How to Transpose Chords

A practical guide to changing the key of any song on guitar.

What Is Chord Transposition?

Transposing chords means shifting every chord in a song by the same number of semitones. This changes the key of the song while keeping the same chord relationships. For example, transposing the progression G - C - D up by 2 semitones gives you A - D - E. The song sounds the same, just higher.

How Semitones Work

A semitone is the smallest interval in Western music — the distance from one fret to the next on a guitar. There are 12 semitones in an octave. Moving up 1 semitone from C gives C#. Moving up 1 from E gives F (there's no E#). Understanding this makes transposing straightforward: to transpose up by 3 semitones, move every chord root up 3 steps on the chromatic scale: C D E F G A B → C C# D D# E F F# G G# A A# B.

When Should You Transpose?

Common reasons to transpose include: the original key doesn't suit your voice, you want to use simpler open chord shapes, you're playing with another instrument in a different key, or you want to match a recording that's tuned differently. Transposing is a fundamental skill for any guitarist who plays songs.

Frequently Asked Questions

What's the easiest way to transpose chords?

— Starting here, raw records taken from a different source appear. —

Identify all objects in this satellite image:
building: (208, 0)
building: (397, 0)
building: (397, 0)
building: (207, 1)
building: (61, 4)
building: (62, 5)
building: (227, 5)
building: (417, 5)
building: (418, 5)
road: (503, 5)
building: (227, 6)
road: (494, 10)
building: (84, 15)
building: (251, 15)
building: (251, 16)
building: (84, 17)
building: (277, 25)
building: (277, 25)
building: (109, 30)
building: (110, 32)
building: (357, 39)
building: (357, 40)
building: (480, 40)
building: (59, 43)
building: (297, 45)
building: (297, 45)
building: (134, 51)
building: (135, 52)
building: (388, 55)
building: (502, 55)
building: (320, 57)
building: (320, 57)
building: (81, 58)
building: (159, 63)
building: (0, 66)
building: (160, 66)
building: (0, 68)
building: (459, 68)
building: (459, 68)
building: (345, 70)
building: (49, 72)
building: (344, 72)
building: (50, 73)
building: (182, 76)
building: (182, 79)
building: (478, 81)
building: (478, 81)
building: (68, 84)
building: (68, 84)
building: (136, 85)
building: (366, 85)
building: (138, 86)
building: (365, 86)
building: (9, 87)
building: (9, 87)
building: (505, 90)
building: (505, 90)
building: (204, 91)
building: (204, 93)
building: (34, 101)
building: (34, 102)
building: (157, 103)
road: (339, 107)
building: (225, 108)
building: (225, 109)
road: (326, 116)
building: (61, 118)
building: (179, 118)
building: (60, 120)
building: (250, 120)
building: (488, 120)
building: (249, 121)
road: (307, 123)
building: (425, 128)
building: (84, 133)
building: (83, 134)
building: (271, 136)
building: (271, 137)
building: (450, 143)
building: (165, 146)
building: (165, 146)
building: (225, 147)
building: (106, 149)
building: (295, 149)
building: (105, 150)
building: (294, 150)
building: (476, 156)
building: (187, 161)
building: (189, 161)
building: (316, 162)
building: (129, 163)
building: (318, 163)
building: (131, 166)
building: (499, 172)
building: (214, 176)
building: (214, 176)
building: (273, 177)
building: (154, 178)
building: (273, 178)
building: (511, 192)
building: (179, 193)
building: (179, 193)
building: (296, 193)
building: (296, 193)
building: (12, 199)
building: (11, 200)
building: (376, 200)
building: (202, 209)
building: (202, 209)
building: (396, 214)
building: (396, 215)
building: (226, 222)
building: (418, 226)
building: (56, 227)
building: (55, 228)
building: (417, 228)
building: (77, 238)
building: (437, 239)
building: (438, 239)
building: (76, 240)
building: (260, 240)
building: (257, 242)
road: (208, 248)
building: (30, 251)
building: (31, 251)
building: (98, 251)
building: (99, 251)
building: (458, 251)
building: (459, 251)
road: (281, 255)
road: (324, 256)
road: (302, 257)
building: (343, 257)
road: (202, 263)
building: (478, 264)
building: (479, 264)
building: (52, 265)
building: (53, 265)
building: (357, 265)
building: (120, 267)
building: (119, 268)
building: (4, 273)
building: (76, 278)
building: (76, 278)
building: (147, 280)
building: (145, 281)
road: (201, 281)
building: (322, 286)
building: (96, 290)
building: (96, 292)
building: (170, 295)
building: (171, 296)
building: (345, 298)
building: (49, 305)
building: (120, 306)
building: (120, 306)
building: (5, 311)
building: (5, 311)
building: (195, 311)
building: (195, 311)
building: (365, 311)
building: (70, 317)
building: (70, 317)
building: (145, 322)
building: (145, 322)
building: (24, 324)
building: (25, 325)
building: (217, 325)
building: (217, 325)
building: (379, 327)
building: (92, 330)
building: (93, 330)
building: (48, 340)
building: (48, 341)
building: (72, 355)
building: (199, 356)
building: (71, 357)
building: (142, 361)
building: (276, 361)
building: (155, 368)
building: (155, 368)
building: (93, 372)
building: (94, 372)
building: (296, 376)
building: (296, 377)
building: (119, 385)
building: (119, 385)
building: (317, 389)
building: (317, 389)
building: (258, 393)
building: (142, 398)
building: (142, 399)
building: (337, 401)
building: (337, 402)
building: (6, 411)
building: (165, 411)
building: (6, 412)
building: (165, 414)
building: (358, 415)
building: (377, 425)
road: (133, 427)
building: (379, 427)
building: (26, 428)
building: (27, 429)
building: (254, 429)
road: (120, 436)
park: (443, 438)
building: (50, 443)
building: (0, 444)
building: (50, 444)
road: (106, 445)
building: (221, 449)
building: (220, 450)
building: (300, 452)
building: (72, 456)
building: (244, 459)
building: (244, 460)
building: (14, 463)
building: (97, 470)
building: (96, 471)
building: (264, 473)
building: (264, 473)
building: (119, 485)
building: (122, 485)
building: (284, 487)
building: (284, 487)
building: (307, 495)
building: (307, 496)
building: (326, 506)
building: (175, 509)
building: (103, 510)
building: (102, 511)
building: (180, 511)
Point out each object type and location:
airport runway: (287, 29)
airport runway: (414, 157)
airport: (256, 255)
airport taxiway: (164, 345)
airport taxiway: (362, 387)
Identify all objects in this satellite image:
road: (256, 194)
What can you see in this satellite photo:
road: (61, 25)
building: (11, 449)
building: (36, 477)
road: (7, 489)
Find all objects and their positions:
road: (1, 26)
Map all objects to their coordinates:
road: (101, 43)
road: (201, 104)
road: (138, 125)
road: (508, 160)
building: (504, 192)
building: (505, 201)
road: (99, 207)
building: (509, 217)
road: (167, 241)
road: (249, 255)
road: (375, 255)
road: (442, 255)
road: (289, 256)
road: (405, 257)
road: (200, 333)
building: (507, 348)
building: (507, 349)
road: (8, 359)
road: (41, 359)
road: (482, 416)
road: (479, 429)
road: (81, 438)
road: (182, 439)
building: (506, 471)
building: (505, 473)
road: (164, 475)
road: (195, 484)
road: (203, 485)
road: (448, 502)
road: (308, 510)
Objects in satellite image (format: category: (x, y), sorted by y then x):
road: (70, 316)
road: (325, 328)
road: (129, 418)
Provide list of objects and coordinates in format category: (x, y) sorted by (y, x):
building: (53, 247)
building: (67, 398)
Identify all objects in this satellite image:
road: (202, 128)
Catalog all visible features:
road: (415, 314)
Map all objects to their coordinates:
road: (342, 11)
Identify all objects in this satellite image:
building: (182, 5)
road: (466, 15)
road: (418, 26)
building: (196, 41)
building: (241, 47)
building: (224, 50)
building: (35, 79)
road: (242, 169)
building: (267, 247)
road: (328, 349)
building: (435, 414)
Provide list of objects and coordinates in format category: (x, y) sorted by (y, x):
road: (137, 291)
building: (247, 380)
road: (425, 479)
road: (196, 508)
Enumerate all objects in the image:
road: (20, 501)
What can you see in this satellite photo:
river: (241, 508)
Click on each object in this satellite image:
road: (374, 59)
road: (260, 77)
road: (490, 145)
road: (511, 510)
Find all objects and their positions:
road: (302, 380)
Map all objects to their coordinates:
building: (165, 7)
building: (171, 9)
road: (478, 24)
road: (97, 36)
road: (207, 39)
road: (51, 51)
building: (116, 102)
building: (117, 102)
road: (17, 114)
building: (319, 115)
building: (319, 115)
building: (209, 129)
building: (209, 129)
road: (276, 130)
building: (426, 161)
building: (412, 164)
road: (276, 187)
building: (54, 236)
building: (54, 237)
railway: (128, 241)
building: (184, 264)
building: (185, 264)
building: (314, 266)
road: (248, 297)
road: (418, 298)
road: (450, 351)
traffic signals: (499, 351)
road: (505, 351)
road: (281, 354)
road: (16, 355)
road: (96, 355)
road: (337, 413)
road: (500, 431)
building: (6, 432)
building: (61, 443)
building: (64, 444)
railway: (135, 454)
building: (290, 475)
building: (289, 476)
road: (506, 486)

Use a chord transposer tool. Paste the lyrics with chords and shift them up or down by any number of semitones. The tool handles all the note changes automatically.

Is transposing the same as using a capo?

A capo physically changes the key by raising the pitch of all strings. You still play the same chord shapes, but they sound higher. Transposing changes the chord names and shapes to play in a different key without a capo. Both achieve a key change, but in different ways.

Do minor chords stay minor when transposed?

Yes. When you transpose, only the root note changes. The quality stays the same — Am transposed up 2 semitones becomes Bm, not B major.